Description
Topological Data Analysis: Simplicial Complex.
Description
Provides an implementation of simplicial complexes for Topological Data Analysis (TDA). The package includes functions to compute faces, boundary operators, Betti numbers, Euler characteristic, and to construct simplicial complexes. It also implements persistent homology, from building filtrations to computing persistence diagrams, with the aim of helping readers understand the core concepts of computational topology. Methods are based on standard references in persistent homology such as Zomorodian and Carlsson (2005) <doi:10.1007/s00454-004-1146-y> and Chazal and Michel (2021) <doi:10.3389/frai.2021.667963>.
README.md
Topological Data Analysis: Simplicial Complex
This package aims to provide a user-friendly TDA application. Although many TDA libraries, such as Dionysus, PHAT, and GUDHI, have been developed in Python and C++, I believe it would be valuable to implement simplicial complex functionality in R, making it compatible with the wide range of statistical methods available in R.
Goals
- This package will continue adding useful knowledge in the playground to help both me and the users understand the methods.
- Since this package computes simplicial complexes, more applications are expected in future versions.
Example code
# Get its' simplices by specific epsilon
points <- matrix(c(0, 1, 1, 0, 0, 0, 1, 1), ncol = 2)
epsilon <- 1.5
vr_complex <- VietorisRipsComplex(points, epsilon)
# You can find its' topology feature by using these functions
faces(vr_complex$simplices, target_dim=1)
boundary(vr_complex$simplices, 1)
betti_number(vr_complex$simplices, 1, tol=0.1)

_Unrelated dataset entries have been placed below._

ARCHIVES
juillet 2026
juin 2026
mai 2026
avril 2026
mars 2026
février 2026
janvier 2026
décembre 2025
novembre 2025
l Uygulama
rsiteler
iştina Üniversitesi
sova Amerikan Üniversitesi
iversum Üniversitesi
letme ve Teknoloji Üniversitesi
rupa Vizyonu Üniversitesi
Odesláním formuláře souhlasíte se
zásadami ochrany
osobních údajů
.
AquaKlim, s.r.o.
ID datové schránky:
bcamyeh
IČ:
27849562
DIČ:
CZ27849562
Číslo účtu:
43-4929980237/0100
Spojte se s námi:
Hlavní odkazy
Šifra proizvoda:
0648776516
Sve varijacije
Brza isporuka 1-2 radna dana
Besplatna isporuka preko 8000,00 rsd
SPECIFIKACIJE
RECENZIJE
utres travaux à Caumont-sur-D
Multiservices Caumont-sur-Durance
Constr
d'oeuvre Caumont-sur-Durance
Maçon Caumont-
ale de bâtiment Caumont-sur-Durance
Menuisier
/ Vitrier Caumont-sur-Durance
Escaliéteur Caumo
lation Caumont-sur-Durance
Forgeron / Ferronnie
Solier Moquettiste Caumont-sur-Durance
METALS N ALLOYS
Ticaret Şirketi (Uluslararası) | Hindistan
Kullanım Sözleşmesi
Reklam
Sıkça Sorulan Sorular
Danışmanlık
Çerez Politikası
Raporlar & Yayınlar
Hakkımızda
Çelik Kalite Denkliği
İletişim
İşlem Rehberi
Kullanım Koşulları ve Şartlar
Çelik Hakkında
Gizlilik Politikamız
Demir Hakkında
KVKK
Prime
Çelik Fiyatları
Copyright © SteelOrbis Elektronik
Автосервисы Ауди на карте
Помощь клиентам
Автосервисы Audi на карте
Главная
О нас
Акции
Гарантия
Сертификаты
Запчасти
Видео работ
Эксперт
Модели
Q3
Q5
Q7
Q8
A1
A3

euler_characteristic(simplices, tol=0.1)
abstract_simplicial_complex(simplices, 2)
# Plot the Vietoris-rips complex
plot(
vr_complex$network,
layout = points,
vertex.label = 1:nrow(points),
vertex.size = 12,
edge.arrow.mode = 0,
asp = 1
)
# Filtration, Boundary reduction, and Persistence informations
F <- build_vr_filtration(points, eps_max=1.2)
res <- boundary_info(F)
pairs <- extract_persistence_pairs(F, res$last_1, res$pivot_owner)
plot_persistence(pairs)
Playground
Try this playground to get familier with all of the concept that will be used in TDA.
Reference
- Zomorodian, A., & Carlsson, G. (2004, June). Computing persistent homology. In Proceedings of the twentieth annual symposium on Computational geometry (pp. 347-356).
- Chazal, F., & Michel, B. (2021). An introduction to topological data analysis: fundamental and practical aspects for data scientists. Frontiers in artificial intelligence, 4, 667963.